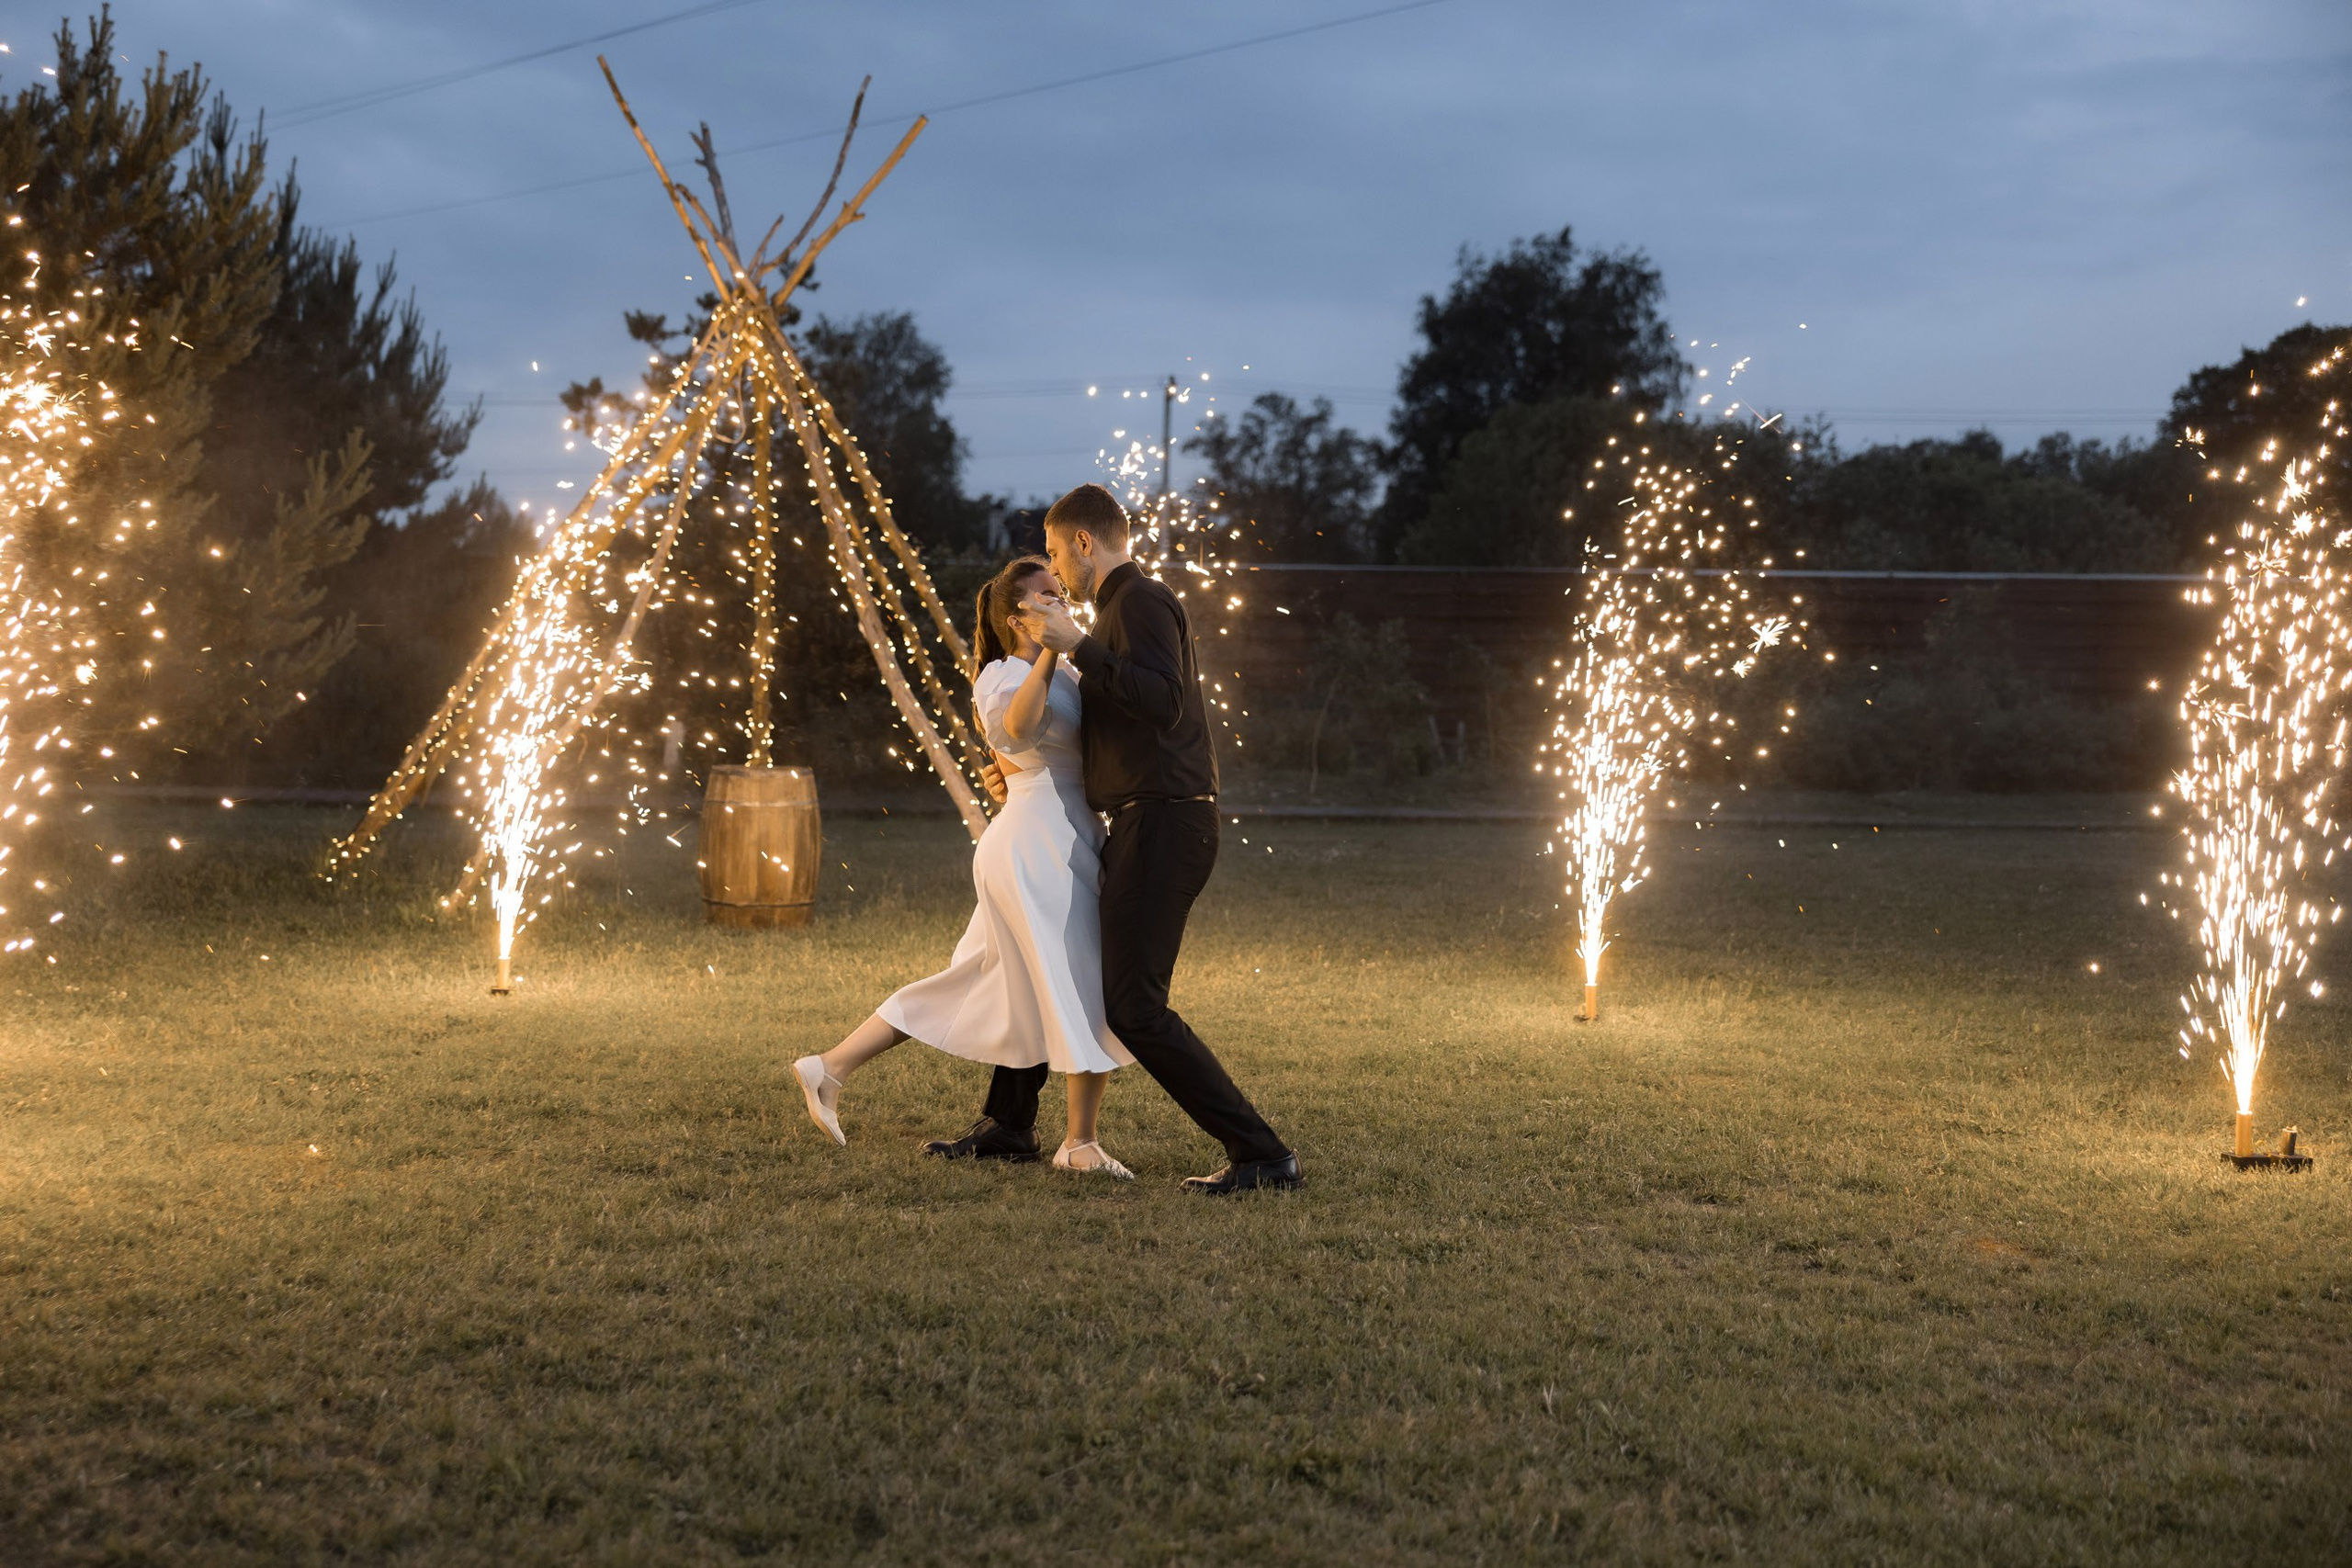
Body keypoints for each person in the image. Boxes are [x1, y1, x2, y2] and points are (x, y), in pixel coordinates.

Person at [923, 483, 1304, 1195]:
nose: (1058, 575)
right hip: (1141, 818)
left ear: (1084, 543)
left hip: (1166, 820)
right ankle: (1011, 1121)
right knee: (1070, 959)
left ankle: (1262, 1153)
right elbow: (1112, 721)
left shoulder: (1141, 601)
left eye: (1058, 553)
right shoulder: (1117, 615)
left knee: (1134, 1006)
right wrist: (1013, 769)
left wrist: (1080, 649)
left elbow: (1163, 701)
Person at [790, 554, 1136, 1178]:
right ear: (1014, 616)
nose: (1060, 602)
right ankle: (1079, 1142)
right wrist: (1053, 651)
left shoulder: (1069, 675)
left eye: (1062, 593)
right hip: (1035, 847)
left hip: (1067, 838)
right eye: (1046, 596)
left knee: (978, 980)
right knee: (1085, 980)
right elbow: (1018, 731)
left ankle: (831, 1065)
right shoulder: (1002, 673)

========

> **ASSIGNMENT**
Images are to be excluded, and each record above written out word for word.

> **WRITTEN RESPONSE**
Body keypoints for each person in the image. Boxes are [x1, y1, x2, y2] and points are (x, y), in pixel coordinates.

Person at [923, 483, 1304, 1195]:
nose: (1058, 575)
right hip: (1141, 818)
left ear: (1084, 543)
left hip: (1166, 820)
right ankle: (1011, 1121)
right knee: (1070, 959)
left ankle: (1262, 1153)
right elbow: (1112, 721)
left shoulder: (1141, 601)
left eye: (1058, 553)
right shoulder: (1117, 615)
left knee: (1134, 1006)
right wrist: (1013, 769)
left wrist: (1080, 649)
left elbow: (1163, 701)
Person at [790, 554, 1136, 1178]:
right ear: (1014, 616)
nose: (1060, 602)
right ankle: (1079, 1142)
right wrist: (1053, 651)
left shoulder: (1069, 675)
left eye: (1062, 593)
right hip: (1035, 847)
left hip: (1067, 838)
right eye: (1046, 596)
left knee: (978, 980)
right knee: (1085, 980)
right elbow: (1018, 731)
left ankle: (831, 1065)
right shoulder: (1002, 673)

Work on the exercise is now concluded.